On 25 March Government announced its intention to grant MOT exemption in battle against coronavirus.
The insurers response to the decision to extend MOTs on vehicles is positive. We expect there to be no implications, as long as vehicles remain roadworthy and motorists are not ignoring obvious safety issues.
Motor insurance demands that any vehicle which requires one, must have a valid MOT however most insurers are saying that absence of an MOT certificate in itself, will not invalidate the cover. It is important however to note that:
- The vehicle would likely have been expected to have an MOT prior to the Government announcement of March 25; and
- Insurers may reserve the right to satisfy themselves that the insured vehicle was roadworthy if an accident occurs, and no MOT is available, and the circumstances deem it prudent to do so.
Working from home
With the majority of us now working from home, we should all check that our home insurance policy covers us to do so. Below are some keys points, which should help.
- Working from home, due to the need to self-isolate should be covered by standard home insurance policies, assuming that the work is clerical in nature.
- If individuals are working from home and receiving visitors to their home on business matters, they should check with their insurer. In some cases, there may be some restrictions in cover, such as loss of money and theft being excluded unless there is evidence of forcible and violent entry to the property.
- Business equipment used (e.g. laptop) is likely not to be covered.
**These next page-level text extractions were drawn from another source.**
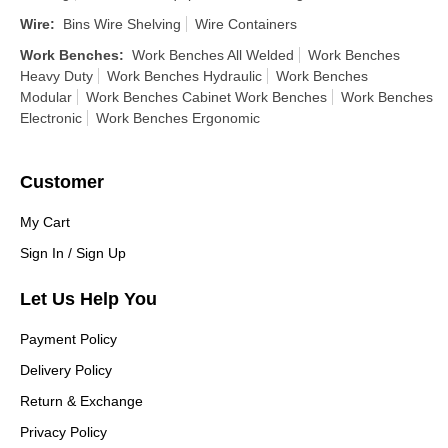
Wire
:
Bins Wire Shelving
Wire Containers
Work Benches
:
Work Benches All Welded
Work Benches
Heavy Duty
Work Benches Hydraulic
Work Benches
Modular
Work Benches Cabinet Work Benches
Work Benches
Electronic
Work Benches Ergonomic
Customer
My Cart
Sign In / Sign Up
Let Us Help You
Payment Policy
Delivery Policy
Return & Exchange
Privacy Policy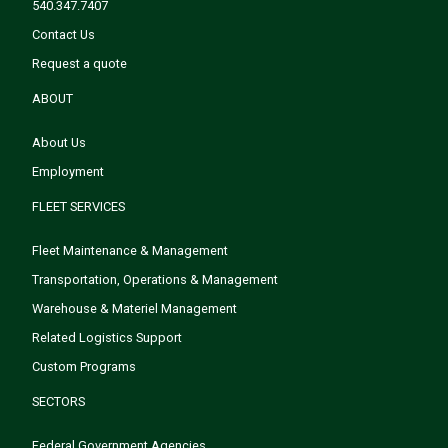
540.347.7407
Contact Us
Request a quote
ABOUT
About Us
Employment
FLEET SERVICES
Fleet Maintenance & Management
Transportation, Operations & Management
Warehouse & Materiel Management
Related Logistics Support
Custom Programs
SECTORS
Federal Government Agencies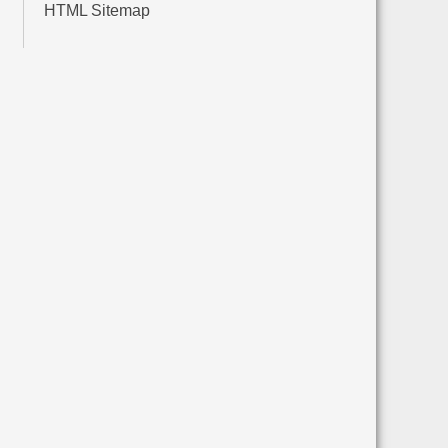
HTML Sitemap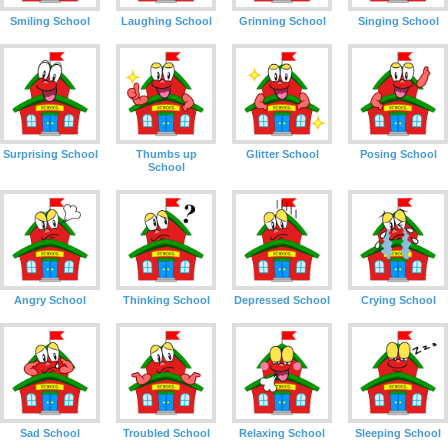
Smiling School
Laughing School
Grinning School
Singing School
Surprising School
Thumbs up
Glitter School
Posing School
School
Angry School
Thinking School
Depressed School
Crying School
Sad School
Troubled School
Relaxing School
Sleeping School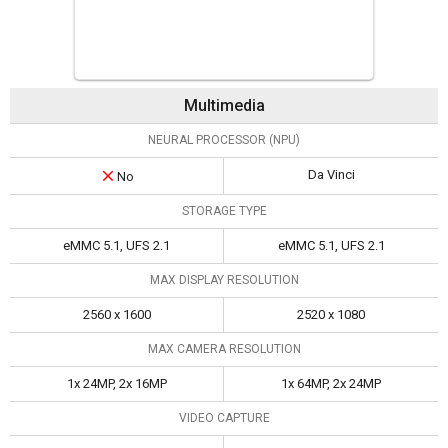
Multimedia
NEURAL PROCESSOR (NPU)
Da Vinci
No
STORAGE TYPE
eMMC 5.1, UFS 2.1
eMMC 5.1, UFS 2.1
MAX DISPLAY RESOLUTION
2560 x 1600
2520 x 1080
MAX CAMERA RESOLUTION
1x 24MP, 2x 16MP
1x 64MP, 2x 24MP
VIDEO CAPTURE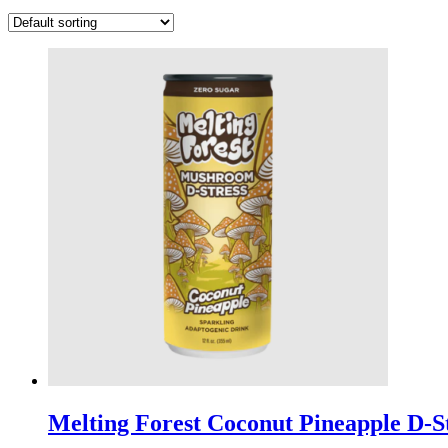
Melting Forest Coconut Pineapple D-St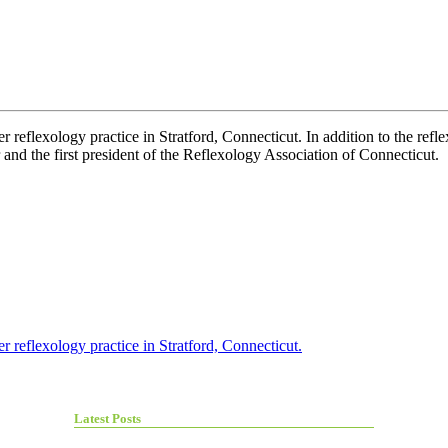
 reflexology practice in Stratford, Connecticut. In addition to the refl
r and the first president of the Reflexology Association of Connecticut.
r reflexology practice in Stratford, Connecticut.
Latest Posts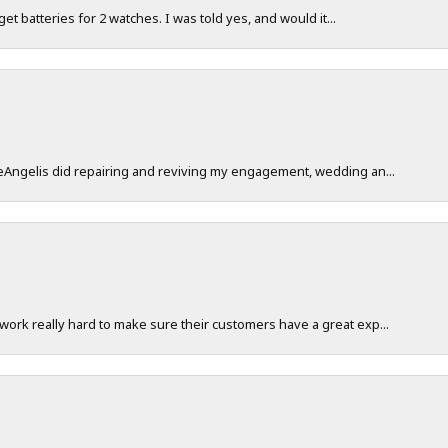
 get batteries for 2 watches. I was told yes, and would it...
DeAngelis did repairing and reviving my engagement, wedding an...
work really hard to make sure their customers have a great exp...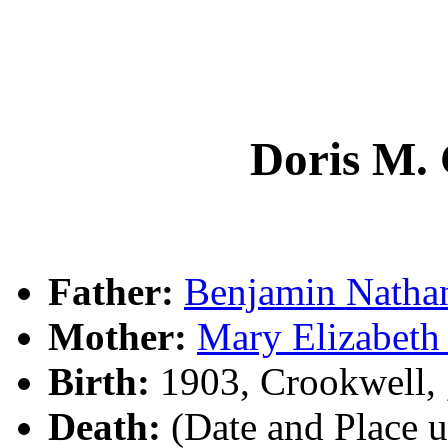
Doris M
Father:
Benjamin Nath
Mother:
Mary Elizabet
Birth:
1903, Crookwell,
Death:
(Date and Place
However, in most cases the employer would be liable for ensuring their equipment is insured away from the office.
- Working from home can present a cyber security risk and your computer could be open to a cyber-attack. Read our top tips to protect against a cyber attack below.
- Ensure laptops and other computer equipment are securely stored when they are not in use.
Cyber-security tips for employees working remotely
To ensure your employees and your business remain protected from cyber hackers, below are some useful tips on mitigating the risk.
- Avoid using public Wi-Fi. Using Wi-Fi provides hackers the opportunity to position themselves between the user and the public Wi-Fi router so they can potentially intercept the user’s data.
- Think about using a VPN. Virtual Private Networks (VPNs) secure your data as it travels between your company's internal computer network and your employees' remote laptops and desktops. VPN provide additional cyber security by hiding the user’s IP address, encrypting data transfers and hiding the user’s location. Only use a reputable, secure VPN service to access company portals and cloud environments.
- Use up-to-date software. Make sure employees working from home use the latest software updates.
- Be careful when transferring company data. Ensure that all office-issued laptops or other devices are configured to deny access to external storage devices.
- Back up data. Make computer-system backups mandatory within your company and ensure that you are using secure, company-managed online backup services.